The Panama Canal net ton, a unit of volume used for billing for ships going through the Panama Canal, the the same as the register ton. The fee for example in the 1990s was roughly a couple USD for each unit.
The water ton was formerly used in Great Britain and equal to 224 imperial gallons (the volume occupied by a mass of one long ton under the conditions which define the imperial gallon).
See 1 E-1 m³ and orders of magnitude (volume) for a comparison with other volumes.
Units of energy and power
In refrigeration and air-conditioning, a refrigeration ton can be:
- The power required to cool 1 short ton of water by 1 °F every 10 minutes = 12,000 Btu/h = 3.516853 kW (kilowatts)
- A corresponding unit of energy equal to that power for a period of a day, or 24 × 12,000 Btu = 288,000 Btu = 303.856 MJ (megajoules)
- A ton of TNT or tonne of TNT is equal to 1,000,000 grams (1 metric tonne) at a conventional energy value of 1000 small (thermochemical) calories per gram, thus 1 gigacalorie, or 4.184 gigajoules. See also megaton.
- A ton of coal equivalent or tonne of coal equivalent (TCE), a conventional value of 7 Gcal (IT) = 29.3076 GJ.
- Ton is also used informally to mean a large amount of something.

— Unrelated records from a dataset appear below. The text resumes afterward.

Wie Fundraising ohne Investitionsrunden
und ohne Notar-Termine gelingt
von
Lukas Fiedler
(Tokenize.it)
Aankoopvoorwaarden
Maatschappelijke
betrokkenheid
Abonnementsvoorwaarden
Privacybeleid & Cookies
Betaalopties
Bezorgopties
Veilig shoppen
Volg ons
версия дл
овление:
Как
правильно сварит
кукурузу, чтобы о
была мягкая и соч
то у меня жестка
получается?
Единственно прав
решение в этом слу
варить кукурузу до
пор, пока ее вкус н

- Units of speed: in slang or informal usage, a ton can be
- In money, a ton is slang for 100 GBP (pounds sterling) - this is primarily used in London, England.
- In darts, a ton is a score of 100 or more points with three darts.
- In motor vehicles, many trucks are classified into groups loosely related to their carrying capacity as 1/2 ton, 3/4 ton, 2 1/2 ton (deuce-and-a-half in U.S. military slang), 5 ton, etc.